Look through the listing below for the word "lines" and copy every line where it occurs.

···

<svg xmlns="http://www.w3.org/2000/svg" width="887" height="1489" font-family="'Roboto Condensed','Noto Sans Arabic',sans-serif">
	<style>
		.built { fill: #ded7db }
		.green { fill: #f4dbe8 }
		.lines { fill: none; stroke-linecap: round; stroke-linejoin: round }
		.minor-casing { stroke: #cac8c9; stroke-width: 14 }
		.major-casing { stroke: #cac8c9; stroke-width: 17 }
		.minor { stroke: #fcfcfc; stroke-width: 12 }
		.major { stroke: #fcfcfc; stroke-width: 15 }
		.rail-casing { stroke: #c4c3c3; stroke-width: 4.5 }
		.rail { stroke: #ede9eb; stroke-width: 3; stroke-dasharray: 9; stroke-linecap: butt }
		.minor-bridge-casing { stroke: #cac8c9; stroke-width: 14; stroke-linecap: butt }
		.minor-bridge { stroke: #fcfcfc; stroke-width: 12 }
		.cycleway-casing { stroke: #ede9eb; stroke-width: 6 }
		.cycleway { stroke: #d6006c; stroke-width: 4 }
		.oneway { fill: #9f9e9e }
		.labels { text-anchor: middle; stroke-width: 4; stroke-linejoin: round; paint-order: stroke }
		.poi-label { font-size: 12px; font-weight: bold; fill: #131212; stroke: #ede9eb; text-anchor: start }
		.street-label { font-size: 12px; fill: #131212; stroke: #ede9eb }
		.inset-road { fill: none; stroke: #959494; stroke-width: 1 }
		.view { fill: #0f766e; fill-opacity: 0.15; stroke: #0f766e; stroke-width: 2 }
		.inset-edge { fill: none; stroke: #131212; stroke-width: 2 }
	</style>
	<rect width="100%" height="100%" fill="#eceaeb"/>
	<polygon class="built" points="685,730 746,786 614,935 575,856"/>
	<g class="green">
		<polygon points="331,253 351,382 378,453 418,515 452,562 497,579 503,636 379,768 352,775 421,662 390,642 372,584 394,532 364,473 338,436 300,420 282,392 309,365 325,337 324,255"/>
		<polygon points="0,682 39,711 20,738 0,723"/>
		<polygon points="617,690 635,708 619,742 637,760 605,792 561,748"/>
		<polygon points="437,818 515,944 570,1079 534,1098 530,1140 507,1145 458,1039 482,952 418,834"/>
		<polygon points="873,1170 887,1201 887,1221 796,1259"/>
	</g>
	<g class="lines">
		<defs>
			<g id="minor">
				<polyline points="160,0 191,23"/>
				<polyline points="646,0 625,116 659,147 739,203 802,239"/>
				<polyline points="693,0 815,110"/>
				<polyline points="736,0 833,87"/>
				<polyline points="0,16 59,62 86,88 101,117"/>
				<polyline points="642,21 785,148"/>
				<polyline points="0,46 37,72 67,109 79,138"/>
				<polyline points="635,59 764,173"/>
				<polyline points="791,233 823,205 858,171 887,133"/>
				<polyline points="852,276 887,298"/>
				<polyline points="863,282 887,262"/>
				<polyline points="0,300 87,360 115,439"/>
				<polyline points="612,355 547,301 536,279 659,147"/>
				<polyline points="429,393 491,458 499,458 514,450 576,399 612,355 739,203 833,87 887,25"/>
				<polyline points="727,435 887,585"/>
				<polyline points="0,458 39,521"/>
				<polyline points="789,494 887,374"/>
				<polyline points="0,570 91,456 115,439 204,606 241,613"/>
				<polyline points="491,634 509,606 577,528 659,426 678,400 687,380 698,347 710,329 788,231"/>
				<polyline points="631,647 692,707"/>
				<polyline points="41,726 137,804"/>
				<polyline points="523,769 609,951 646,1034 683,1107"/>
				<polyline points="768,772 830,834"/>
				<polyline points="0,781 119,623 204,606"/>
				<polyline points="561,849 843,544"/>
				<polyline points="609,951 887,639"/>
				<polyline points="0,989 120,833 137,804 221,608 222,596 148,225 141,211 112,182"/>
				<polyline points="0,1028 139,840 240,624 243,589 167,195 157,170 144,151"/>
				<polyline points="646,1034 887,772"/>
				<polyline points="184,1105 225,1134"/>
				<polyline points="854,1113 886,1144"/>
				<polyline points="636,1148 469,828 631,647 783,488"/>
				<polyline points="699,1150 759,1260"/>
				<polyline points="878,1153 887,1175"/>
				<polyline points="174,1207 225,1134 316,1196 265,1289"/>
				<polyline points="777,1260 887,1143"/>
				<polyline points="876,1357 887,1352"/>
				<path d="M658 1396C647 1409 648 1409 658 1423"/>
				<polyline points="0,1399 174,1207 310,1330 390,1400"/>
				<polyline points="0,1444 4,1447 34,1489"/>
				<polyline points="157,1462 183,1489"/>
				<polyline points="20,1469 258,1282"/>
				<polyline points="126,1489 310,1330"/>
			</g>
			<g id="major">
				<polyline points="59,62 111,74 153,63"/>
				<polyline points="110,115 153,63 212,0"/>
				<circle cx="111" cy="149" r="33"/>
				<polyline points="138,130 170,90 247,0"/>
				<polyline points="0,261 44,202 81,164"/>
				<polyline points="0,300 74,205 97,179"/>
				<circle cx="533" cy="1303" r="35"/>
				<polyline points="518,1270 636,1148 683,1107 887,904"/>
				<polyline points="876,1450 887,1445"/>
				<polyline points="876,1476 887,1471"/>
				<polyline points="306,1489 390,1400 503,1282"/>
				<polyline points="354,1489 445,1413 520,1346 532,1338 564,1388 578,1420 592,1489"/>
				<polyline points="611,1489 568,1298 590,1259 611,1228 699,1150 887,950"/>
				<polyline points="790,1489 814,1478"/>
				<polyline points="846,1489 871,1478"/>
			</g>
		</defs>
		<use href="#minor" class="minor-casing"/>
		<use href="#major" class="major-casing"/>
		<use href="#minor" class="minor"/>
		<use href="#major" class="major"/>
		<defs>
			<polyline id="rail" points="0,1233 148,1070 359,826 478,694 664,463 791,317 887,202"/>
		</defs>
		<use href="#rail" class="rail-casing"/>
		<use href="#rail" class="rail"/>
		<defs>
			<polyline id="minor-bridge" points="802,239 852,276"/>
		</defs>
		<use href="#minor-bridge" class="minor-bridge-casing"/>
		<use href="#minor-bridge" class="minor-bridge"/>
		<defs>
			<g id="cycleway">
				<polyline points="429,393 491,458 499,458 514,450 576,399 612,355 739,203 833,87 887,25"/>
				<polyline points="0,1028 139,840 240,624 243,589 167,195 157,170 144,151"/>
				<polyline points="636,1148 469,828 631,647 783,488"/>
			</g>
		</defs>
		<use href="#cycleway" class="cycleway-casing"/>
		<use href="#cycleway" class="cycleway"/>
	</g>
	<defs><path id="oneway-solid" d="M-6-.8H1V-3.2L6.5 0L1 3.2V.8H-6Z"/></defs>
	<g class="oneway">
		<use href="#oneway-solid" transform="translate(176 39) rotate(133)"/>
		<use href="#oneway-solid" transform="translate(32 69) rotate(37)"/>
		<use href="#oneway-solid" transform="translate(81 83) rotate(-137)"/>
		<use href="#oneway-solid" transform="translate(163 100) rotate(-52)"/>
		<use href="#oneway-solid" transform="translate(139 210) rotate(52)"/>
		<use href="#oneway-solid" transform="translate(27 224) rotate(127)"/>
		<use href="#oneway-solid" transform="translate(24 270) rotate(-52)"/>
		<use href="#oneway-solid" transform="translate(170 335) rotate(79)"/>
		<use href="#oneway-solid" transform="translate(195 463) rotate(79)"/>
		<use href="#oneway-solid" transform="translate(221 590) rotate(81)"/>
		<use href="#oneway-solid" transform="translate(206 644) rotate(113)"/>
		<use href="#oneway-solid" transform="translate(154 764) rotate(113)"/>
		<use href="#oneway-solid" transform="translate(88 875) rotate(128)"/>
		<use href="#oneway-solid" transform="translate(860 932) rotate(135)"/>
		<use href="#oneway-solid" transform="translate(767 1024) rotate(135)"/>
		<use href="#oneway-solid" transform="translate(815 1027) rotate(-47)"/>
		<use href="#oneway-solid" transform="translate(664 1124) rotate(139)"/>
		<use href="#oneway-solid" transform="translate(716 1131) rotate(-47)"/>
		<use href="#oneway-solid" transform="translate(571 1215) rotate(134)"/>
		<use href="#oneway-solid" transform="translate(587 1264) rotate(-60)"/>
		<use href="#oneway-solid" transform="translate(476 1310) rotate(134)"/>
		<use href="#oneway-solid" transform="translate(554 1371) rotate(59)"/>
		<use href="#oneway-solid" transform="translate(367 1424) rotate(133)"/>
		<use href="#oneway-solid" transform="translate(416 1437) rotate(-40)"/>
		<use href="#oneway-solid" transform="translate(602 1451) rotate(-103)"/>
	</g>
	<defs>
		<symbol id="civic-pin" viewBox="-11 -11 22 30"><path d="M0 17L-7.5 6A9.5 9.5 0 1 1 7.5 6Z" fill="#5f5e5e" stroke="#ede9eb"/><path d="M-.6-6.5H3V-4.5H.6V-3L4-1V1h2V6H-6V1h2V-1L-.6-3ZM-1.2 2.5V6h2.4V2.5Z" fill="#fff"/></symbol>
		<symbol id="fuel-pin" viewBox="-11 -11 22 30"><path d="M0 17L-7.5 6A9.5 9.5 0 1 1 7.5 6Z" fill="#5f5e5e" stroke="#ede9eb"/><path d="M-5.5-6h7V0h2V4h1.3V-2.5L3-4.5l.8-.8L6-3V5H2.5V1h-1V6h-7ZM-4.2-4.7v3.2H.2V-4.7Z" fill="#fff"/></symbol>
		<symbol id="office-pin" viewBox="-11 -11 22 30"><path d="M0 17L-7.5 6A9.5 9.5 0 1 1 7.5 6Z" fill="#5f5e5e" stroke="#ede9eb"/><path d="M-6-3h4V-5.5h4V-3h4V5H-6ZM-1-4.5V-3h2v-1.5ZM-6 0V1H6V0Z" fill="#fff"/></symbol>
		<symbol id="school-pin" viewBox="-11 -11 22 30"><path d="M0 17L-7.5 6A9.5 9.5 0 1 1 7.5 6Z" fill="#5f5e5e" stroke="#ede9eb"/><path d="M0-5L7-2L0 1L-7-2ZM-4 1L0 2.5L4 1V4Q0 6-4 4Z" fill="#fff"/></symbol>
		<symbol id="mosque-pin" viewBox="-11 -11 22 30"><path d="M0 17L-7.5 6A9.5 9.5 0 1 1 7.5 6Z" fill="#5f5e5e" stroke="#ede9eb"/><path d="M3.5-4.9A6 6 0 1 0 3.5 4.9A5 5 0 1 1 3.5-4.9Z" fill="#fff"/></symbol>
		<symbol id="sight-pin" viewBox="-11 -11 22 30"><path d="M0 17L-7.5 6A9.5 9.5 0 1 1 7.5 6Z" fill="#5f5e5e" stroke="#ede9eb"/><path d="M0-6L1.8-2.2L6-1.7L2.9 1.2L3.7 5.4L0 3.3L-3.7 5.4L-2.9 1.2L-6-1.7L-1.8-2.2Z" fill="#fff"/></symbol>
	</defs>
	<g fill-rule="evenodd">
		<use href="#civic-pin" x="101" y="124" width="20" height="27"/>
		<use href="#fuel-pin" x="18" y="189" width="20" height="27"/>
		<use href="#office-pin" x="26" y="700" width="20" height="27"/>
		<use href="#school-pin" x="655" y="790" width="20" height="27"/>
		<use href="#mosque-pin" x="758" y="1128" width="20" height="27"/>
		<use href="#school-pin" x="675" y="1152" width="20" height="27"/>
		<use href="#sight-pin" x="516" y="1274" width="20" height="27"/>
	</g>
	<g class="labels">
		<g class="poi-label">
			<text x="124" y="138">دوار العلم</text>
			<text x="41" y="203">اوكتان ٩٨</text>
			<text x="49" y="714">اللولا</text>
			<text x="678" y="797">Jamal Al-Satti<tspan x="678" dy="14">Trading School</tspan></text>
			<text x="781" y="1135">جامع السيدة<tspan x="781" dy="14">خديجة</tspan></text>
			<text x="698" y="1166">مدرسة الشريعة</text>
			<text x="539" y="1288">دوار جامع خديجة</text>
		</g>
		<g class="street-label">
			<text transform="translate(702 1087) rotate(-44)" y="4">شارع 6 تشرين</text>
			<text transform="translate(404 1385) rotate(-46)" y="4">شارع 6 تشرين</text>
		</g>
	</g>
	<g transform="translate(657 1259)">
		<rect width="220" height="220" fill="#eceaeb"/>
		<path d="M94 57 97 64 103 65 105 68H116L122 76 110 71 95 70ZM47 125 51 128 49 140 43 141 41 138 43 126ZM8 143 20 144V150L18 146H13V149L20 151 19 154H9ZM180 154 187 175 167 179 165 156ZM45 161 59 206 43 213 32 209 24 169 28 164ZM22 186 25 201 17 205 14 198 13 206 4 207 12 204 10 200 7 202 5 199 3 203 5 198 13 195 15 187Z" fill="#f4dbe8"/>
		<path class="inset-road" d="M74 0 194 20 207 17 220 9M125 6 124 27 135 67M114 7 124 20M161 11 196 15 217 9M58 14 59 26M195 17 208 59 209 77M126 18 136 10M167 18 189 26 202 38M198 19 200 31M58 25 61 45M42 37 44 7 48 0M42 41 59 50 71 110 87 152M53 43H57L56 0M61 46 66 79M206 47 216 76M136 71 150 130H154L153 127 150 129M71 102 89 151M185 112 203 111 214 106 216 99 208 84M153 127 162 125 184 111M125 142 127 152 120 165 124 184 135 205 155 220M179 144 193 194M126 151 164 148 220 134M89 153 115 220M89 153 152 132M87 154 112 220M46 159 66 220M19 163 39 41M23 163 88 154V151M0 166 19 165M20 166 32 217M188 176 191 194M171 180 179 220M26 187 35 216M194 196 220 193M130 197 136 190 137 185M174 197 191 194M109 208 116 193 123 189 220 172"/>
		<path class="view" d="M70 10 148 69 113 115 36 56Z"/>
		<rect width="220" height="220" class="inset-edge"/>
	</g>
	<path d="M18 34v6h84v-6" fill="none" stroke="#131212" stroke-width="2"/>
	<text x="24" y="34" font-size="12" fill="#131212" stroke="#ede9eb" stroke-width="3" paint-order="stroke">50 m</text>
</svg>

···

- _ANSWER BOX_
		.lines { fill: none; stroke-linecap: round; stroke-linejoin: round }
	<g class="lines">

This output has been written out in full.